### Passage given
════

What Shall I Do?

I’m 17 and I had my first girl but since she was a closet one (I’m not) we couldn’t spend so much time together since she was from school and also she has a litter sister. Everything was fine but one day we went to a friends party and I saw her giving a lap dance to a guy she didn’t know and I was pissed (it surprised me because I’m not the jealous type) so I started drinking a lot till I couldn’t feel anything. Then the other day everyone was telling me that she also kissed the guy, so I called her and asked her. She told my it was an accident (she was sober) but the she told me she kissed him 3 times so I got pissed and called her a slut and I ended our relationship.

════

### Records
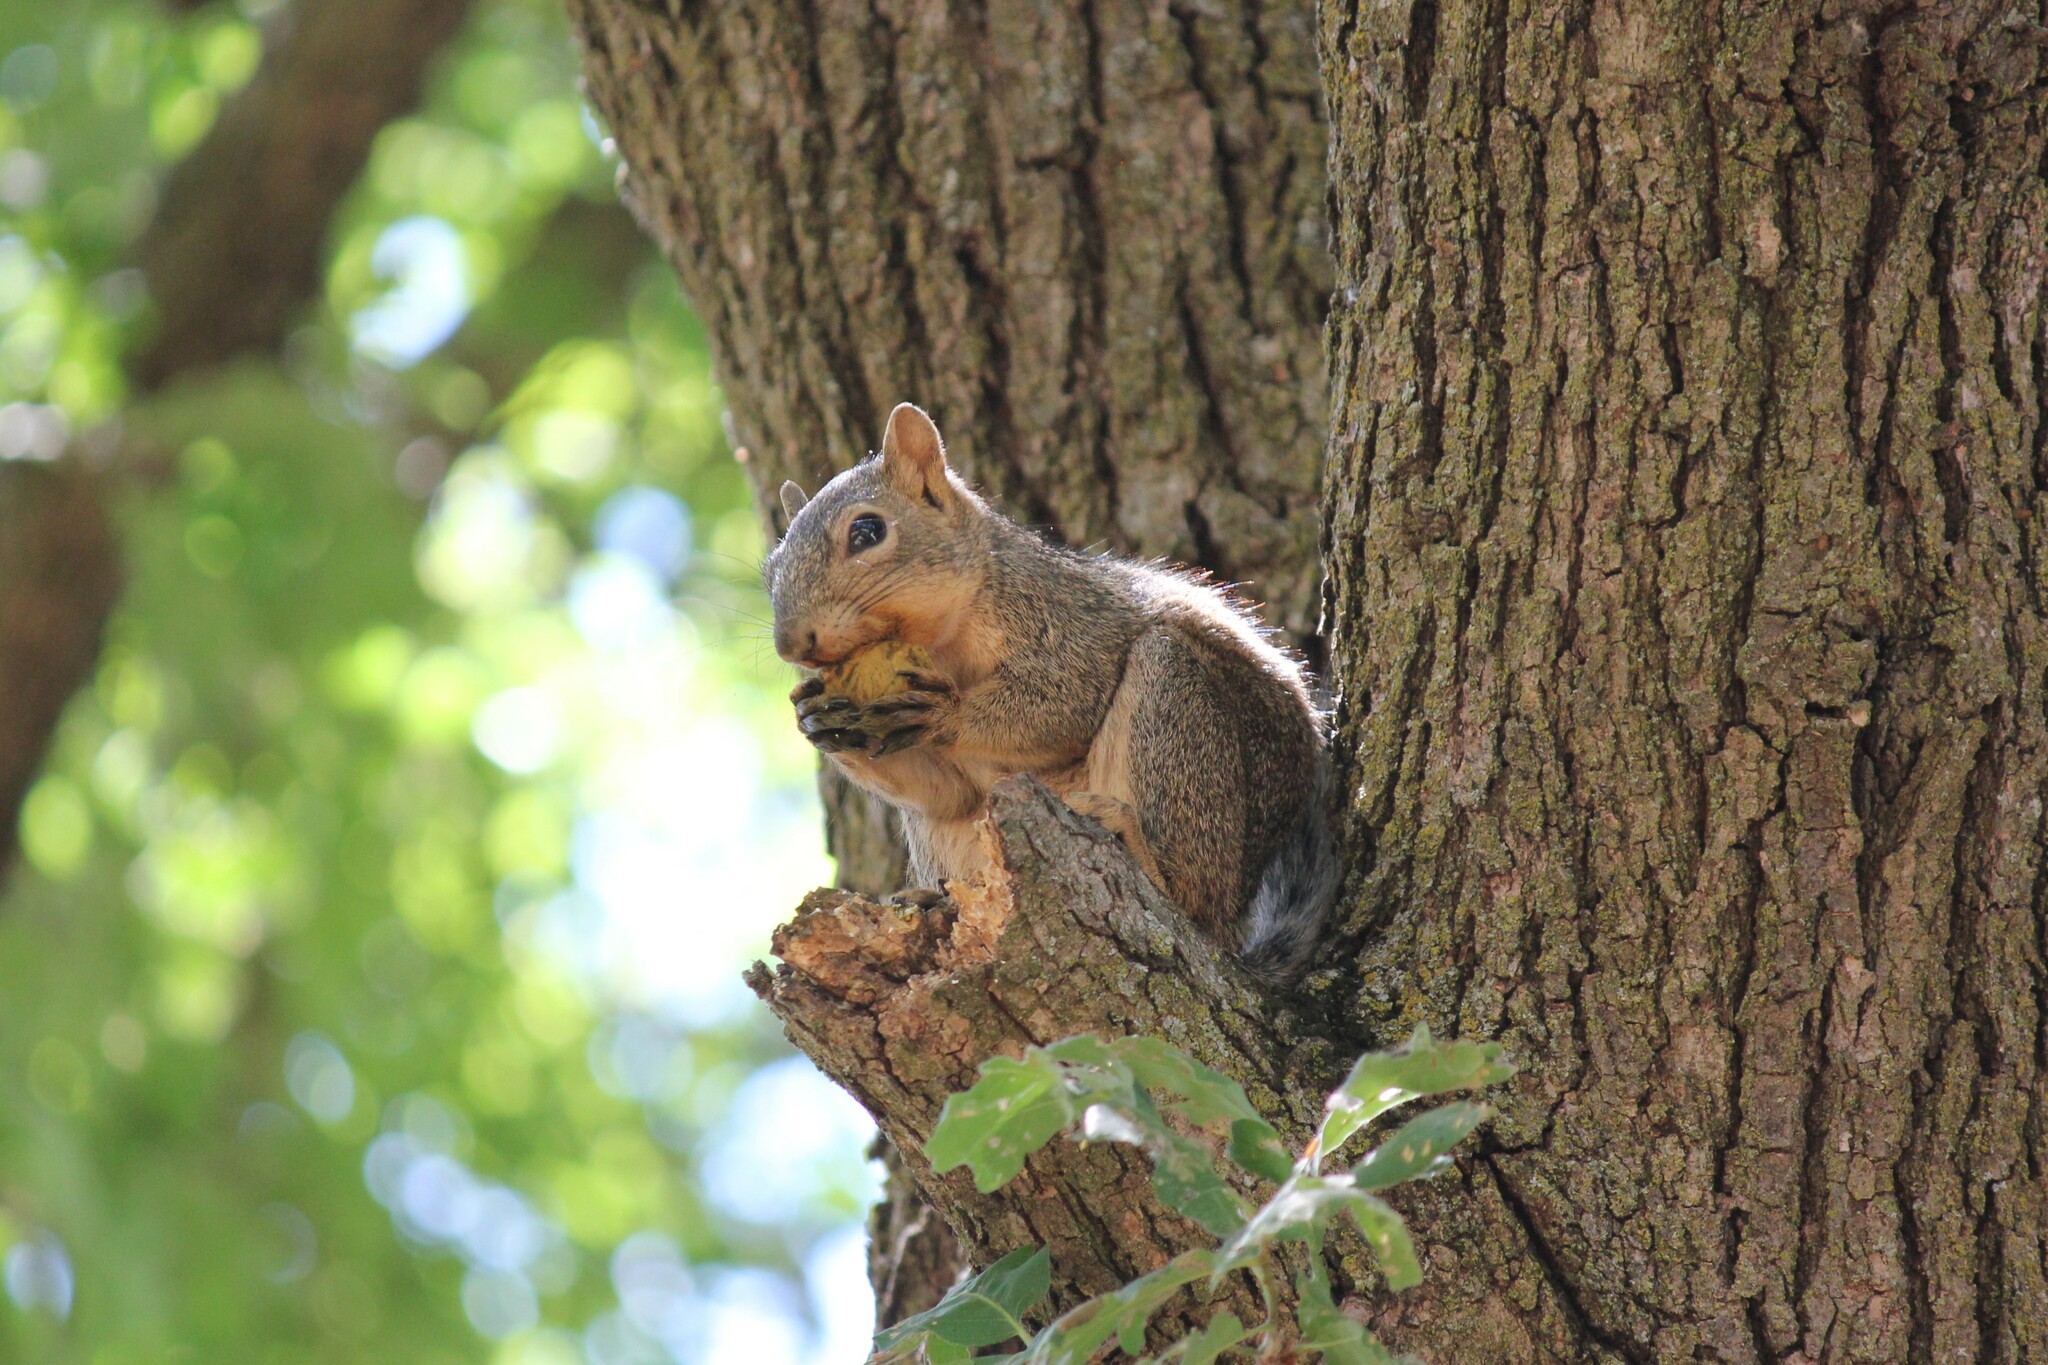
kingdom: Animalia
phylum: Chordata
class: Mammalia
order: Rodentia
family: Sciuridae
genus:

════

### Goal
Please repeat the stretch of the "What Shall I Do?" post from "What Shall I" through "ended our relationship.", word for word.

### Exercise response
What Shall I Do?

I’m 17 and I had my first girl but since she was a closet one (I’m not) we couldn’t spend so much time together since she was from school and also she has a litter sister. Everything was fine but one day we went to a friends party and I saw her giving a lap dance to a guy she didn’t know and I was pissed (it surprised me because I’m not the jealous type) so I started drinking a lot till I couldn’t feel anything. Then the other day everyone was telling me that she also kissed the guy, so I called her and asked her. She told my it was an accident (she was sober) but the she told me she kissed him 3 times so I got pissed and called her a slut and I ended our relationship.